25. In the present case, the Administrator of the Municipality was acting as the Municipality Itself and could not be said to have revisional power or supervisory powers under Section 285 or any appellate jurisdiction under Section 311. He cannot be said to be an officer of the State so authorised under Section 285 as a Controlling Authority having revisional jurisdiction in the matters of orders passed affecting others. The State Govt. has not exercised or purported to have exercised its jurisdiction under Section 285. Therefore, whether the State Govt. In a given case has exercised such power validly is not a question before us. That may be examined as and when occasion for such (sic) arises.

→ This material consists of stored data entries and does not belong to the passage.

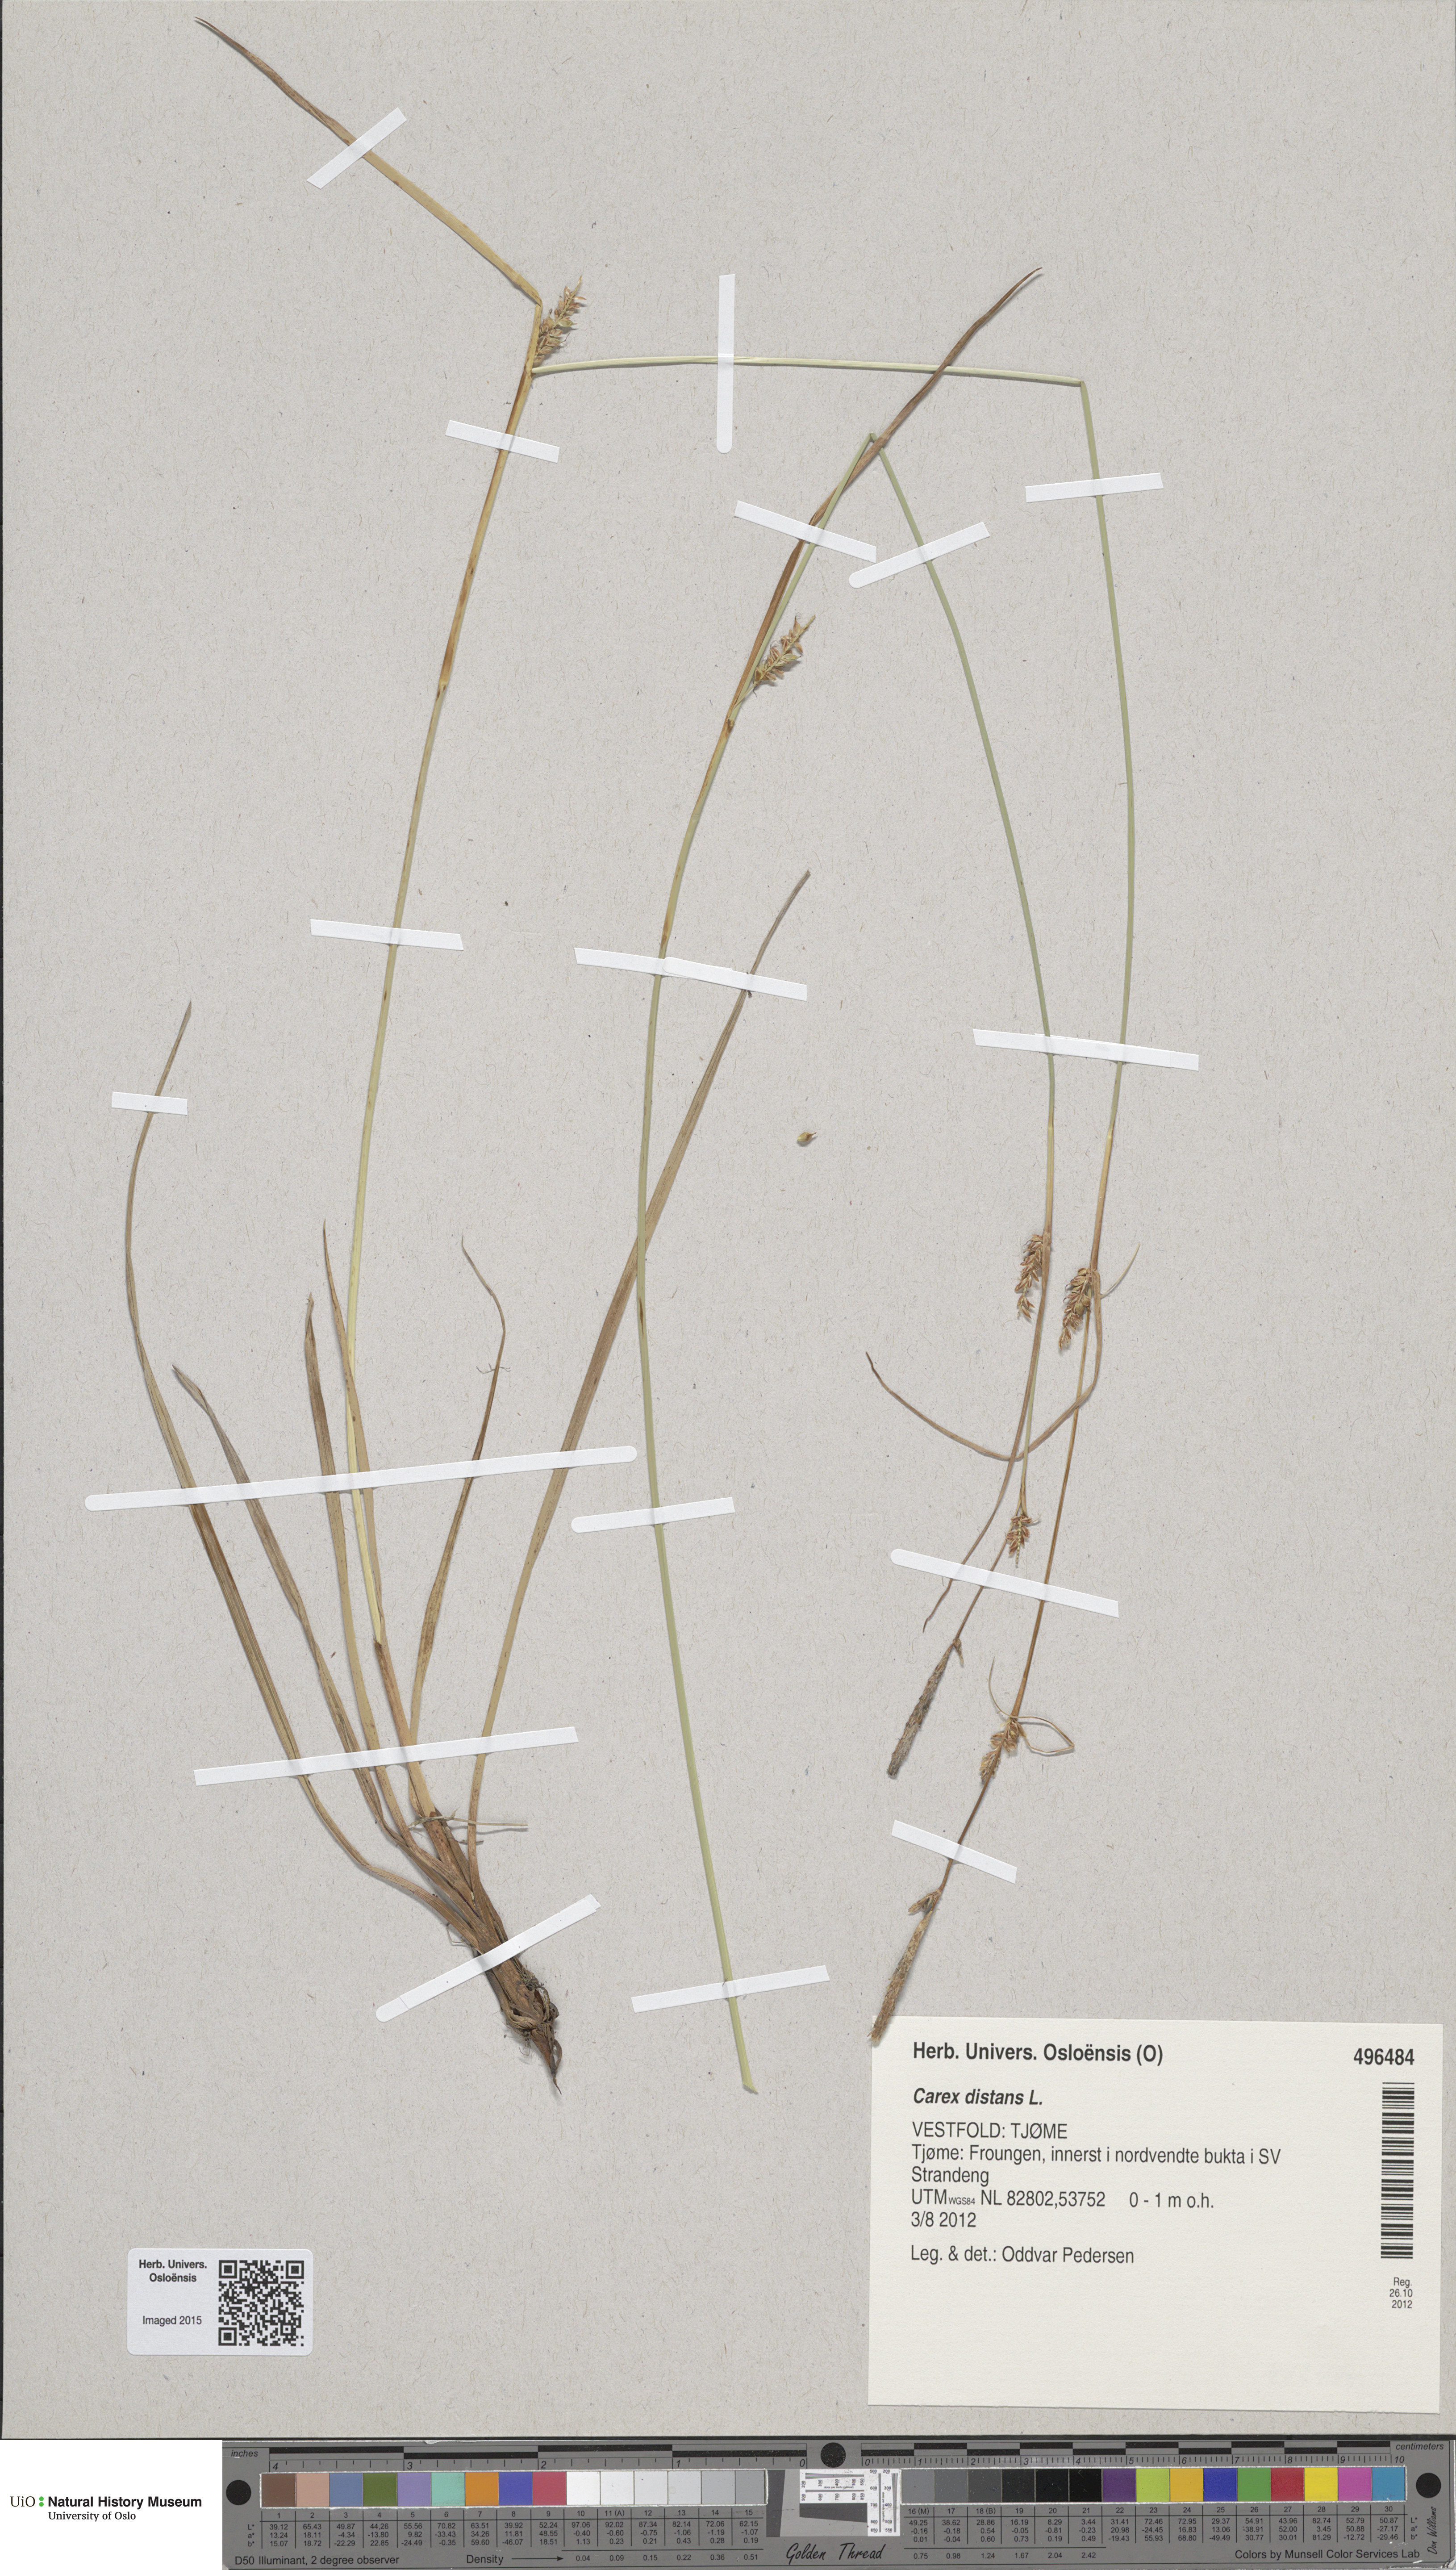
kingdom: Plantae
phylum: Tracheophyta
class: Liliopsida
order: Poales
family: Cyperaceae
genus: Carex
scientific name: Carex distans
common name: Distant sedge
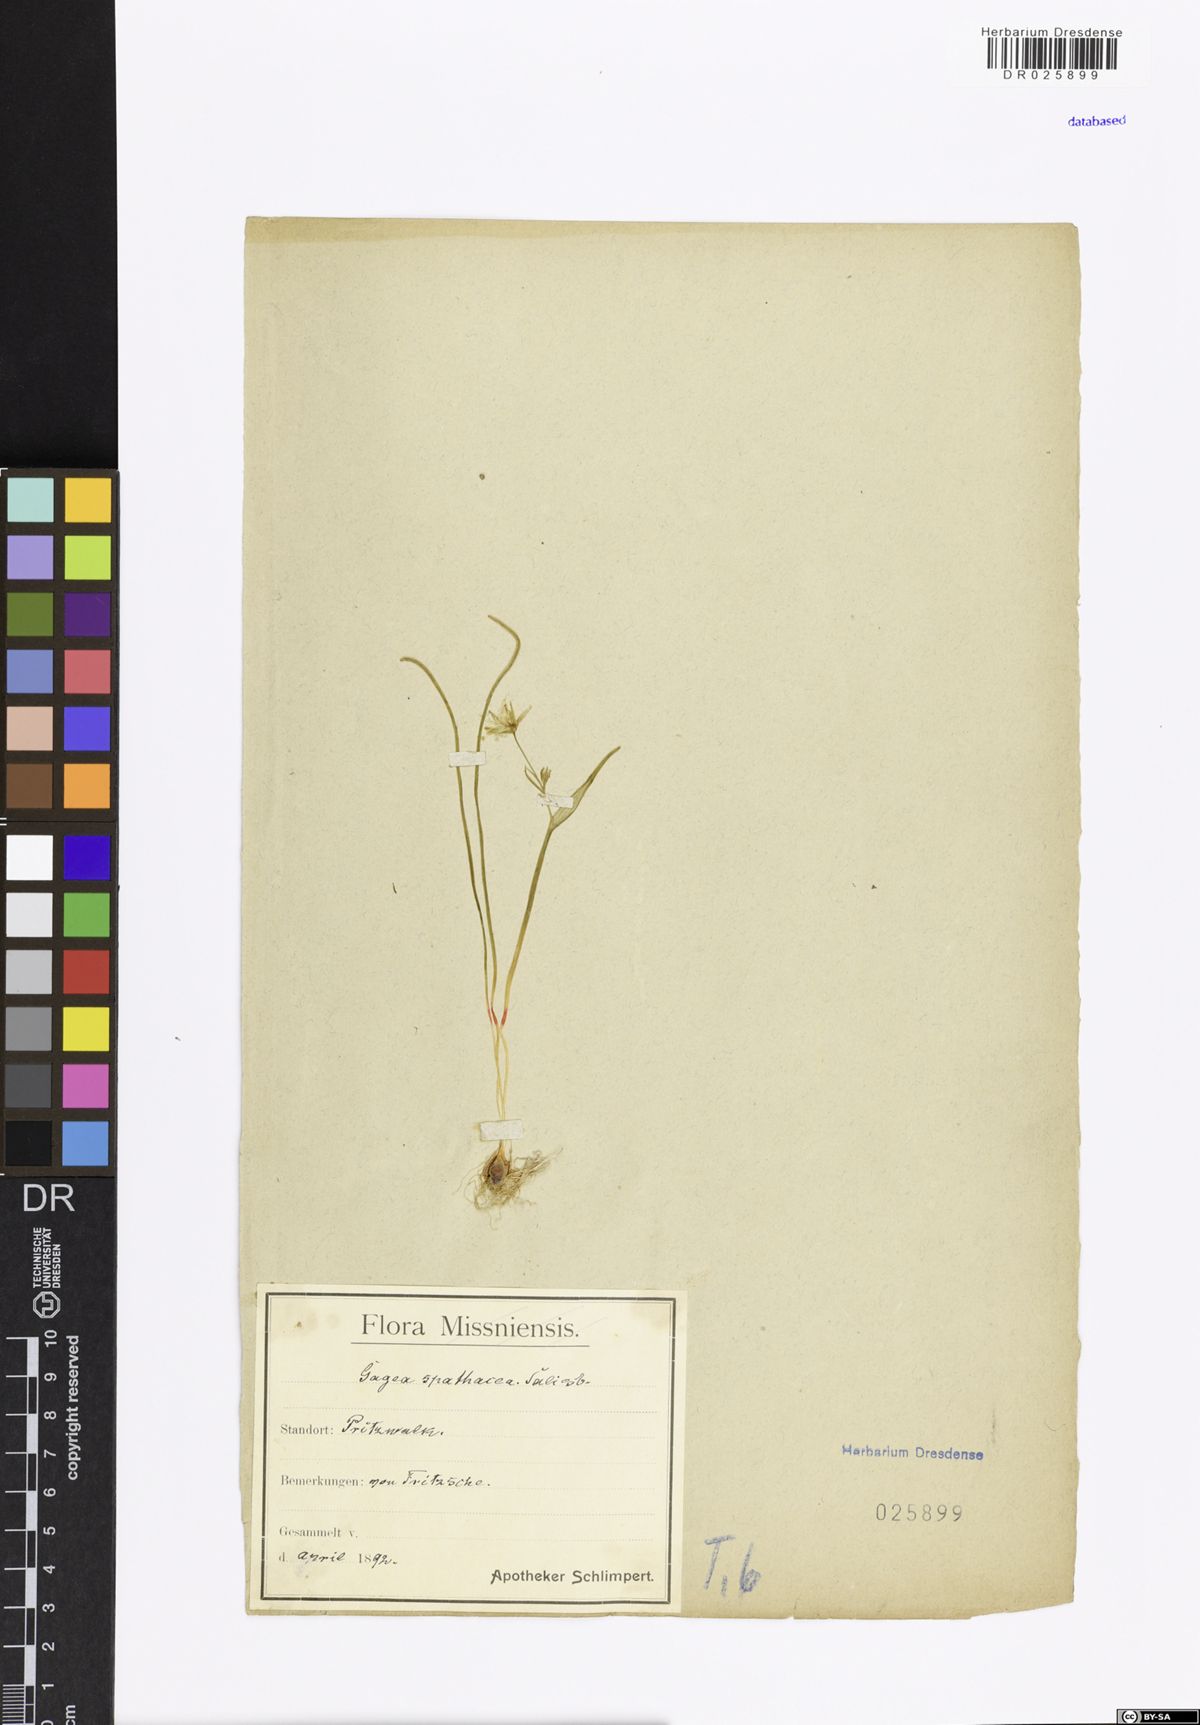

26. In this connection, our attention has also been drawn to Section 67 with the specific reference to Clause (e) of Section 67, which reads as under :--
Section 67. 'It shall be the duty of the chairman of a board to exercise supervision and control over the acts and proceedings of all officers and servants of the board in matters of executive administration and in matters concerning the accounts and records of the board, and subject to the rules for the time being in force, and to the provisions of Chapter XIII, to dispose of all questions relating to the service of the said officers and servants, and their pay, privileges and allowances.'
27. This provision speaks about administrative control of the officers and servants of the Board in connection with their services. The specific power conferred under Section 67(e) Is to dispose of all questions relating to service of the said officers and servants and their pay, privileges and allowances, but does not confer any administrative or judicial control in respect of orders made by them on application made by persons under various provisions of the Act and Rules which regulate their rights. Such orders unless they concern service, pay, privilege and allowances of officers and servants, do not come within the purview of exercise of authority under Section 67. It cannot be said that the Administrator of the Board has the power to upturn the order passed under Section 170 which otherwise is liable to be upturned only either under appeal under Section 170(12) or on an order passed in revision under Section 285 of the Act.
28. As a result, this appeal falls and is hereby dismissed. The ad interim order, if any, stands vacated.